Fonctionnement concret de la démarche
La marque opère via des mécanismes simples mais rigoureux visant à sécuriser le revenu des producteurs : contrats de long terme, traçabilité et communication directe avec le consommateur. Par exemple, un accord-type peut prévoir un prix indexé sur le coût de production plutôt que sur les fluctuations du marché, avec des audits réguliers pour vérifier la filière.
- Contrats : engagements pluriannuels entre laiteries et producteurs.
- Transparence : affichage de l’origine et du prix payé au producteur sur l’emballage.
- Traçabilité : suivi de la matière première jusqu’au point de vente.
Effets observés et bénéfices pour les acteurs
L’action de la marque a produit des effets concrets : meilleure stabilité des revenus pour certains éleveurs, regain de confiance des consommateurs et visibilité accrue pour des produits locaux. Par exemple, des fermes ayant rejoint la démarche ont pu investir dans le bien-être animal et la qualité du lait, améliorant ainsi leur compétitivité.
- Stabilité : amortissement des chocs de prix pour les producteurs.
- Qualité : investissements possibles dans les pratiques durables.
- Trafic : attractivité renforcée en magasin pour les produits labellisés.
Oppositions et freins rencontrés
Malgré ces avancées, l’initiative se heurte à des résistances de la part de l’industrie agroalimentaire et des grandes enseignes. Les freins sont autant économiques que structurels : marges compressées, logiques d’achat centralisées, et peur de perturber les flux d’approvisionnement existants. Par exemple, certaines enseignes refusent d’accorder des linéaires dédiés ou de renégocier des contrats cadres.
- Marge : pression sur les prix en faveur du discount.
- Complexité logistique : intégration de nouvelles filières au sein des chaînes existantes.
- Inertie contractuelle : contrats historiques favorisant les gros acteurs.
Stratégies pour étendre l’impact
Pour contourner les résistances, la marque multiplie les leviers : alliances locales, circuits courts, communication pédagogique et partenariats ciblés. Par exemple, elle organise des opérations en magasin, des événements avec des producteurs et des ventes directes en ligne pour créer une clientèle fidèle.
- Circuits courts : vente directe et AMAP pour réduire les intermédiaires.
- Lobbying : plaidoyer pour des politiques publiques favorables (marchés publics, aides).
- Marketing d’éducation : campagnes expliquant le lien entre prix consommateur et revenu producteur.

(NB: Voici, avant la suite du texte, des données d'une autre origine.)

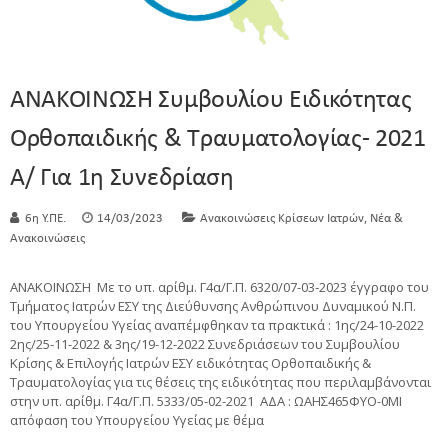
ΑΝΑΚΟΙΝΩΣΗ Συμβουλίου Ειδικότητας
Ορθοπαιδικής & Τραυματολογίας- 2021
Α/ Για 1η Συνεδρίαση
,
6η Υ.ΠΕ.
14/03/2023
Ανακοινώσεις Κρίσεων Ιατρών
Νέα &
Ανακοινώσεις
ΑΝΑΚΟΙΝΩΣΗ Με το υπ. αρίθμ. Γ4α/Γ.Π. 6320/07-03-2023 έγγραφο του
Τμήματος Ιατρών ΕΣΥ της Διεύθυνσης Ανθρώπινου Δυναμικού Ν.Π.
του Υπουργείου Υγείας αναπέμφθηκαν τα πρακτικά : 1ης/24-10-2022
2ης/25-11-2022 & 3ης/19-12-2022 Συνεδριάσεων του Συμβουλίου
Κρίσης & Επιλογής Ιατρών ΕΣΥ ειδικότητας Ορθοπαιδικής &
Τραυματολογίας για τις θέσεις της ειδικότητας που περιλαμβάνονται
στην υπ. αρίθμ. Γ4α/Γ.Π. 5333/05-02-2021 ΑΔΑ : ΩΑΗΣ465ΦΥΟ-0ΜΙ
απόφαση του Υπουργείου Υγείας με θέμα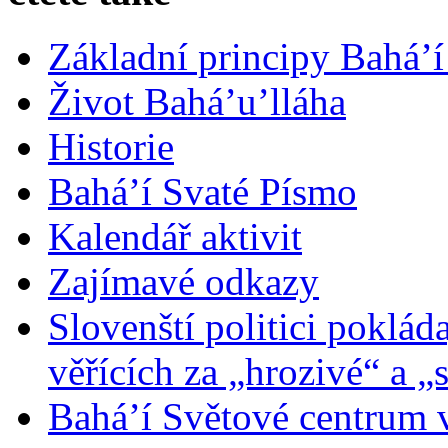
Základní principy Bahá’í
Život Bahá’u’lláha
Historie
Bahá’í Svaté Písmo
Kalendář aktivit
Zajímavé odkazy
Slovenští politici poklád
věřících za „hrozivé“ a „
Bahá’í Světové centrum v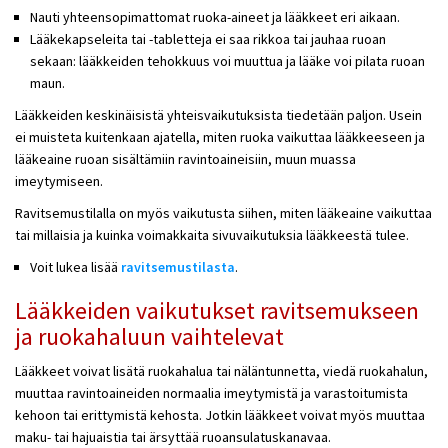
Nauti yhteensopimattomat ruoka-aineet ja lääkkeet eri aikaan.
Lääkekapseleita tai -tabletteja ei saa rikkoa tai jauhaa ruoan
sekaan: lääkkeiden tehokkuus voi muuttua ja lääke voi pilata ruoan
maun.
Lääkkeiden keskinäisistä yhteisvaikutuksista tiedetään paljon. Usein
ei muisteta kuitenkaan ajatella, miten ruoka vaikuttaa lääkkeeseen ja
lääkeaine ruoan sisältämiin ravintoaineisiin, muun muassa
imeytymiseen.
Ravitsemustilalla on myös vaikutusta siihen, miten lääkeaine vaikuttaa
tai millaisia ja kuinka voimakkaita sivuvaikutuksia lääkkeestä tulee.
Voit lukea lisää
ravitsemustilasta
.
Lääkkeiden vaikutukset ravitsemukseen
ja ruokahaluun vaihtelevat
Lääkkeet voivat lisätä ruokahalua tai näläntunnetta, viedä ruokahalun,
muuttaa ravintoaineiden normaalia imeytymistä ja varastoitumista
kehoon tai erittymistä kehosta. Jotkin lääkkeet voivat myös muuttaa
maku- tai hajuaistia tai ärsyttää ruoansulatuskanavaa.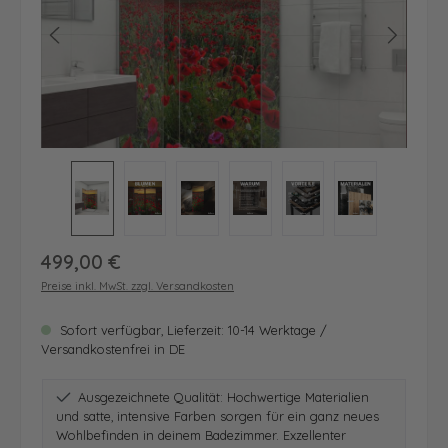
Regulärer Preis:
499,00 €
Preise inkl. MwSt. zzgl. Versandkosten
Sofort verfügbar, Lieferzeit: 10-14 Werktage /
Versandkostenfrei in DE
Ausgezeichnete Qualität: Hochwertige Materialien
und satte, intensive Farben sorgen für ein ganz neues
Wohlbefinden in deinem Badezimmer. Exzellenter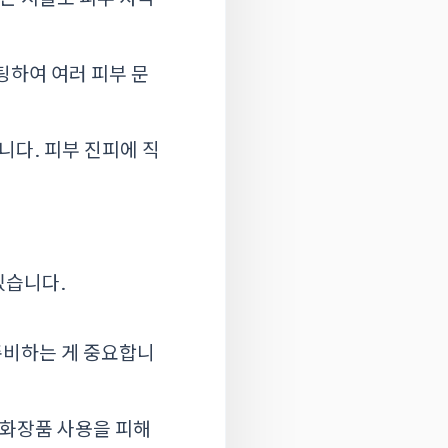
팅하여 여러 피부 문
니다. 피부 진피에 직
있습니다.
준비하는 게 중요합니
 화장품 사용을 피해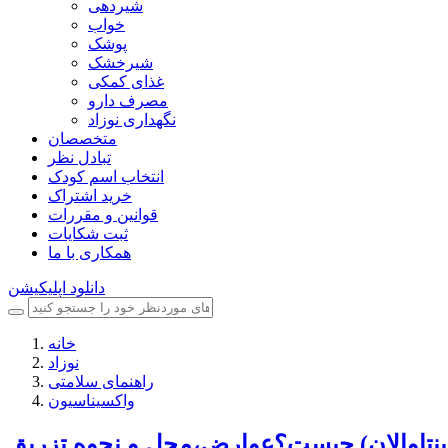
شیردهی
خواب
پوشک
شیرخشک
غذای کمکی
مصرف دارو
نگهداری نوزاد
متخصصان
تبادل نظر
انتخاب اسم کودک
خرید اشتراک
قوانین و مقررات
ثبت شکایات
همکاری با ما
دانلود اپلیکیشن
خانه
نوزاد
راهنمای سلامتی
واکسیناسیون
پنتاوالان) چیست؟عوارض،محل و نحوه تزریق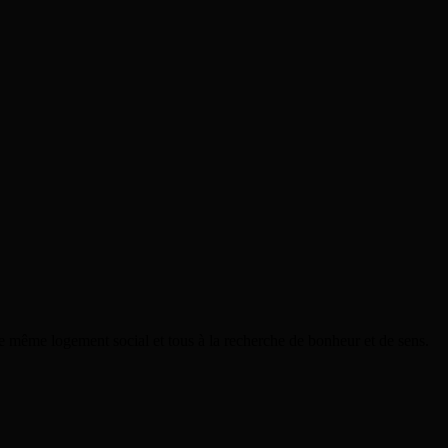
 le même logement social et tous à la recherche de bonheur et de sens.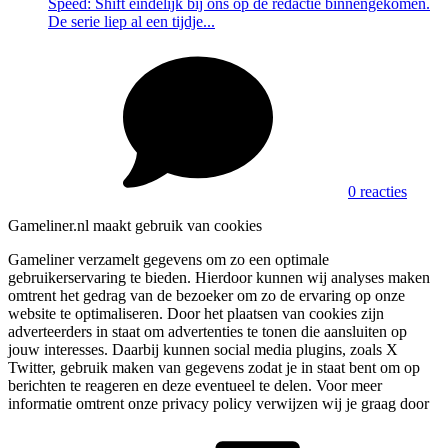
Speed: Shift eindelijk bij ons op de redactie binnengekomen.
De serie liep al een tijdje...
0 reacties
Gameliner.nl maakt gebruik van cookies
Gameliner verzamelt gegevens om zo een optimale
gebruikerservaring te bieden. Hierdoor kunnen wij analyses maken
omtrent het gedrag van de bezoeker om zo de ervaring op onze
website te optimaliseren. Door het plaatsen van cookies zijn
adverteerders in staat om advertenties te tonen die aansluiten op
jouw interesses. Daarbij kunnen social media plugins, zoals X
Twitter, gebruik maken van gegevens zodat je in staat bent om op
berichten te reageren en deze eventueel te delen. Voor meer
informatie omtrent onze privacy policy verwijzen wij je graag door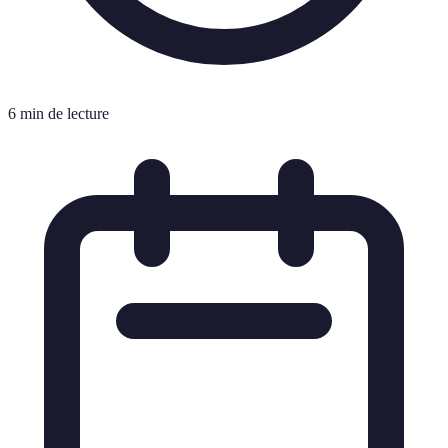
6 min de lecture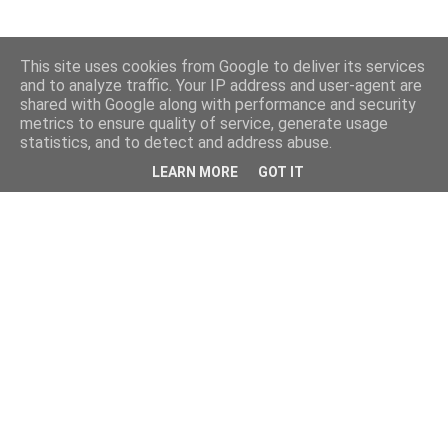
This site uses cookies from Google to deliver its services
and to analyze traffic. Your IP address and user-agent are
shared with Google along with performance and security
metrics to ensure quality of service, generate usage
statistics, and to detect and address abuse.
LEARN MORE
GOT IT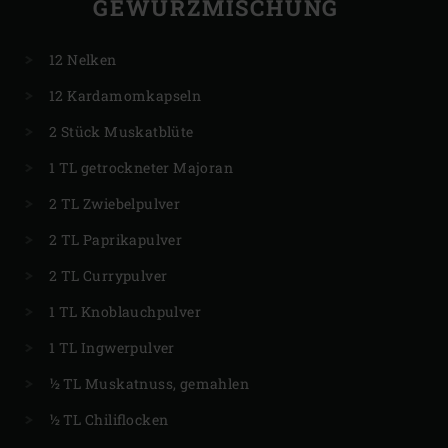
GEWÜRZMISCHUNG
12 Nelken
12 Kardamomkapseln
2 Stück Muskatblüte
1 TL getrockneter Majoran
2 TL Zwiebelpulver
2 TL Paprikapulver
2 TL Currypulver
1 TL Knoblauchpulver
1 TL Ingwerpulver
½ TL Muskatnuss, gemahlen
½ TL Chiliflocken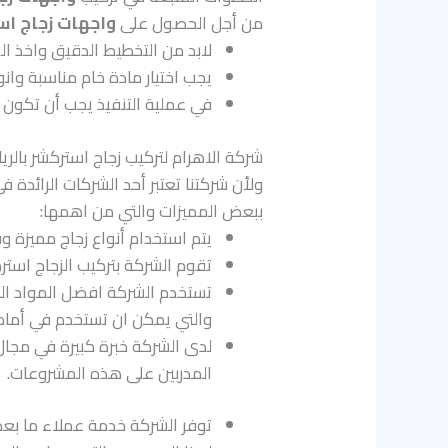
من أجل الحصول على
واجهات زجاج اس
لابد من التخطيط الدقيق واخذ ال
يجب اختيار مادة خام مناسبة وان
في عملية التنفيذ يجب أن تكون ب
شركة الاهرام لتركيب زجاج استركشر بالر
ولأن شركتنا تعتبر أحد الشركات الرائدة 
ببعض المميزات والتي من اهمها:
يتم استخدام أنواع زجاج مميزة وق
تقوم الشركة بتركيب الزجاج استر
تستخدم الشركة افضل المواد الخ
والتي يمكن ان تستخدم في أماكن 
لدى الشركة خبرة كبيرة في مجا
المدربين على هذه المشروعات.
توفر الشركة خدمة عملاء ما بعد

Perspectives et pistes d’action
L’avenir de la démarche passe par la généralisation des bonnes pratiques et des outils de transparence pour convaincre davantage de distributeurs et de consommateurs. Des pistes concrètes incluent l’intégration du critère coût de production dans les négociations, l’incitation des collectivités à privilégier ces produits dans leurs achats et la création d’étiquetages clairs. Par exemple, promouvoir une clause type dans les contrats d’approvisionnement qui garantit un prix plancher lié au coût réel de production pourrait être un levier puissant.
- Politiques publiques : incitations à l’achat responsable dans la restauration collective.
- Étiquetage : information visible sur le prix payé au producteur.
- Engagement citoyen : mobilisation des consommateurs via campagnes et achats ciblés.